# Fluorescent Lighting?



## bluebman52

Is there a problem to having a fluorescent lighting fixture above my terrarium? Do mantids not react well to it? I remember having it before, and my mantids didnt have a problem, but I wanted to ask the experts  

Thanks!


----------



## randyardvark

i use it, mainly just as a light sorce to see things in my bug cuboard, mantids dont seem to care, but keep it away from t's as it p's them right off!


----------



## Rick

I use just a plain ole flourescent light too.


----------



## bluebman52

Thanks guys.


----------



## OGIGA

You probably won't have a problem with this, but if you use compact fluorescent lights, don't let the mantis walk on it because it'll get a little too warm.


----------



## hibiscusmile

what about florescent grow bulbs?


----------



## Birdfly

Hi, I like to use flourescent light as i believe most insects see in most, if not all of the spectrum. I know bees and other pollinators rely on certain uv patterns on flowers to guide them in. Mantids are typically diurnal hunters and it would make sense for them to see uv light, if not to position themselves above flowers with uv patterns?

Without it might be like living in black n white?

My other thought on this is if the mantids eyes can seperate a flourescent tubes flickering, like house flies see it, would this not be like living under a strobascope, and drive the mantis mad or mess with its vision? quite often see pictures of mantids with what can only be described as burn spots on their eyes, although on saying that i rarely have these marks on my mantids eyes and i've always used F/Tubes and just recently "daylight bulbs".

cheers


----------



## randyardvark

bird fly i have had only one matis with the 'burn marks' in its eyes and i put it down to being directly under an 80watt ordinary light bulb, havnt had any troubles with any other lighting, or even normal bulbs if courser mesh is used to block the intensity of the llight ...we live and learn


----------



## OGIGA

What's a burn mark on a mantis? Have any pictures?


----------



## randyardvark

basicly a big black permanant spot on the top on the eye, doesnt seem to affect them at all mind


----------



## Horatio

I have been using a daylight bulb as well - so far so good.


----------



## OGIGA

> basicly a big black permanant spot on the top on the eye, doesnt seem to affect them at all mind


Oh I see. My mantises' eyes darken when they're "sleeping." It usually happens at night or when they think it's night.

Source rows:
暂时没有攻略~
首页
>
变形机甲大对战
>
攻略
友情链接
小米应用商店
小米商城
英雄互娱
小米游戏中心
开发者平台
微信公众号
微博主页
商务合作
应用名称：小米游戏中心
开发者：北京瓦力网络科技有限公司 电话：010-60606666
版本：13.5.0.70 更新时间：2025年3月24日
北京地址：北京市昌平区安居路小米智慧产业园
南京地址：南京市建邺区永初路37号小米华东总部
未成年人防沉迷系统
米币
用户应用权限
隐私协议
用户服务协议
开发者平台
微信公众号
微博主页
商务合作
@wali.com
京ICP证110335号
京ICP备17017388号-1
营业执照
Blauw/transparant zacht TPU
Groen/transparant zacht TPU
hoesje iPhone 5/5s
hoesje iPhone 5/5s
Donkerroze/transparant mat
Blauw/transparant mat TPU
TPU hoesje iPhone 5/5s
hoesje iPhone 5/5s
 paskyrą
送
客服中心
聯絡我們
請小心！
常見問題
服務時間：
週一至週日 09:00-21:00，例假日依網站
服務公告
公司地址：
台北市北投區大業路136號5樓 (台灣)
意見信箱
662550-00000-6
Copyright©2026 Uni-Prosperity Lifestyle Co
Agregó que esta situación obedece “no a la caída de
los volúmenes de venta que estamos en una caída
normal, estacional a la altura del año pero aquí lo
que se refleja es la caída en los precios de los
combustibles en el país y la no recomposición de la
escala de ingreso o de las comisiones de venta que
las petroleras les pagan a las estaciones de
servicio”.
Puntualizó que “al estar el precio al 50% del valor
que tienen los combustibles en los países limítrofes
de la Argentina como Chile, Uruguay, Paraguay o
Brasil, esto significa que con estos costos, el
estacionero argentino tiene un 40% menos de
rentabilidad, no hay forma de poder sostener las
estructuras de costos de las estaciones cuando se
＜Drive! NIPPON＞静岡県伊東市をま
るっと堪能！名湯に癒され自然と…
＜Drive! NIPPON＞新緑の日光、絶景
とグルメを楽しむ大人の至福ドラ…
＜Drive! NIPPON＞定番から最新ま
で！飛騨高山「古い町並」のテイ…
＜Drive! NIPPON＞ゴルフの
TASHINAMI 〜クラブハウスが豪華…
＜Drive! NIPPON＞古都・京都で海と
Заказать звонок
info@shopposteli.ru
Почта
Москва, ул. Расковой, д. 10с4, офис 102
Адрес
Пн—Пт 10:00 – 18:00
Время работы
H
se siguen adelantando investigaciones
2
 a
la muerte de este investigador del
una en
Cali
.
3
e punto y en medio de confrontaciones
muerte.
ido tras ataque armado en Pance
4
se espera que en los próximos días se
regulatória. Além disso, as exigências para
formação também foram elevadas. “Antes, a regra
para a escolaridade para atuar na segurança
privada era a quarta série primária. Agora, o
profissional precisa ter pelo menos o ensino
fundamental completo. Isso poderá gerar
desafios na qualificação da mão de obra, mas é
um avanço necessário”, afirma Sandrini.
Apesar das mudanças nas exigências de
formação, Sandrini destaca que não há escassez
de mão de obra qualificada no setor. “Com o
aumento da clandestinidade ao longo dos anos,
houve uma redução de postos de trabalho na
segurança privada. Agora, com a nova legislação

---

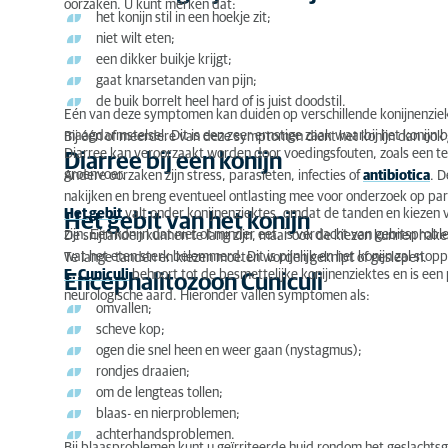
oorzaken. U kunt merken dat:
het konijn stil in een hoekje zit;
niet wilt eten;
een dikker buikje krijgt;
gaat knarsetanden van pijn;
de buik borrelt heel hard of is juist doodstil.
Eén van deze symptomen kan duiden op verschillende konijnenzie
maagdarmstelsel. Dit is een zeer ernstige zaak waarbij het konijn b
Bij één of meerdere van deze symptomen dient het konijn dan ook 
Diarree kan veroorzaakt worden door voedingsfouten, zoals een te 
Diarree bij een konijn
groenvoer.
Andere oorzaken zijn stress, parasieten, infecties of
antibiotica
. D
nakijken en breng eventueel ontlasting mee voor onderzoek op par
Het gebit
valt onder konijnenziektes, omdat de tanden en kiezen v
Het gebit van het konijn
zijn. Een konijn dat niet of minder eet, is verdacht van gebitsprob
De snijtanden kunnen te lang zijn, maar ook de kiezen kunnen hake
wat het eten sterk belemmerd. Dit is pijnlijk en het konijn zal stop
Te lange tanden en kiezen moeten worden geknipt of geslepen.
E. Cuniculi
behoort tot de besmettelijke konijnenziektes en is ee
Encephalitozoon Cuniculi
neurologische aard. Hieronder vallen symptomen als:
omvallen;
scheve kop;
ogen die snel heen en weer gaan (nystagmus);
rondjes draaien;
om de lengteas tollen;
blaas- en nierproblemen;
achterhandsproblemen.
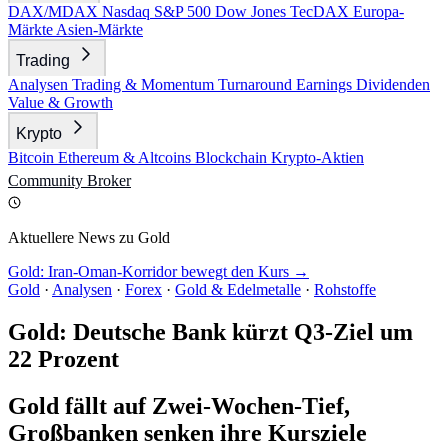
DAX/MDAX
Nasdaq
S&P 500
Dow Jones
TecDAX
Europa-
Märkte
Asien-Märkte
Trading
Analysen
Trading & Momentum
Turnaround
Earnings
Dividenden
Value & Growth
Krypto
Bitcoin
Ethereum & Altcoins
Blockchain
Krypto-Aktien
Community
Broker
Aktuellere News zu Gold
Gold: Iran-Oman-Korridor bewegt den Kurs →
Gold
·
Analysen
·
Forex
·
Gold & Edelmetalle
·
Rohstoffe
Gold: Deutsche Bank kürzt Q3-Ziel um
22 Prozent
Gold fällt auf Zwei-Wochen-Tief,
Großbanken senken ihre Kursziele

...

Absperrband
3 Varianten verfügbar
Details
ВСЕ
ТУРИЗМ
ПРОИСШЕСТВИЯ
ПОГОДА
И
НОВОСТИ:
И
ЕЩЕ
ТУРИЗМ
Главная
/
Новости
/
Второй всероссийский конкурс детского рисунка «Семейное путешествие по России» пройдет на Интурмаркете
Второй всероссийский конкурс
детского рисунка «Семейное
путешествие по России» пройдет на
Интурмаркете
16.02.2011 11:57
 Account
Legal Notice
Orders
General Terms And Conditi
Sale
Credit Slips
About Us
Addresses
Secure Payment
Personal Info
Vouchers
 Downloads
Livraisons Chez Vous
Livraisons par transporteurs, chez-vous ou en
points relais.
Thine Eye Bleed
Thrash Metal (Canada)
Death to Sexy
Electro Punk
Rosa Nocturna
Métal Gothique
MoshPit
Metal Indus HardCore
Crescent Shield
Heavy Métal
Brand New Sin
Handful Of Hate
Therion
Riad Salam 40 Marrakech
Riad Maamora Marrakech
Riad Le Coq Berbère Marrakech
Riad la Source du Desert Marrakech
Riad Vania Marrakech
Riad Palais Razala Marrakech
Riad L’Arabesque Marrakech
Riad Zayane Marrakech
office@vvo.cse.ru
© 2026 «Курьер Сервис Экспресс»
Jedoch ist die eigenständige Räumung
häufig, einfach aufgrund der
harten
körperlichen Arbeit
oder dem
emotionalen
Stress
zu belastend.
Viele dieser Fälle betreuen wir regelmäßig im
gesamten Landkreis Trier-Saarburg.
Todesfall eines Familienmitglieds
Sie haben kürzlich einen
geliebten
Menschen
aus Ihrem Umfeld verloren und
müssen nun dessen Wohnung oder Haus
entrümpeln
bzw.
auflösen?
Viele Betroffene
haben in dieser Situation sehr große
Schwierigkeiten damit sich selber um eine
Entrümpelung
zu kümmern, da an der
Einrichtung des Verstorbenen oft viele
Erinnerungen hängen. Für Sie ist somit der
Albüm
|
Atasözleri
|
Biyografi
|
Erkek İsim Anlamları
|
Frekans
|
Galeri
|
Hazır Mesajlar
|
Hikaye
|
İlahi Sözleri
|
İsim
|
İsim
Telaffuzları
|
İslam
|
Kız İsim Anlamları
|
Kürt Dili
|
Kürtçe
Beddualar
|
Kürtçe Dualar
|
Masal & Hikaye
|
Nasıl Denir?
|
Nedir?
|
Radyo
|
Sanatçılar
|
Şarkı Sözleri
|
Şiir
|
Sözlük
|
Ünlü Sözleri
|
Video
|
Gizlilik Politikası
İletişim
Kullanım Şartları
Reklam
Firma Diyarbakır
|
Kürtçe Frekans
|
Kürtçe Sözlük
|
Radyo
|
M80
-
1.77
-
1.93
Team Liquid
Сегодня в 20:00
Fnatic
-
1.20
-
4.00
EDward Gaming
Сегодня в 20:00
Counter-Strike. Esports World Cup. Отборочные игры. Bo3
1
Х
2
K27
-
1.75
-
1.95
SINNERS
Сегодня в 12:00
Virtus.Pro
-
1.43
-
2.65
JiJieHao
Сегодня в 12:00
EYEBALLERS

Task instructions:
#1 Please answer these questions about the fluorescent lighting thread:
(a) What wattage was the ordinary light bulb that randyardvark blamed for the burn marks on one mantis?
(b) According to OGIGA, why shouldn't a mantis walk on compact fluorescent lights?
(c) What kind of bulb does Horatio say he has been using?
#2 Copy the fluorescent lighting thread from "Thanks guys." to "little too warm.", renaming "mantis" as "mantid".

Solved tasks:
#1
(a) 80 watts
(b) It'll get a little too warm.
(c) A daylight bulb

#2
Thanks guys.


----------



## OGIGA

You probably won't have a problem with this, but if you use compact fluorescent lights, don't let the mantid walk on it because it'll get a little too warm.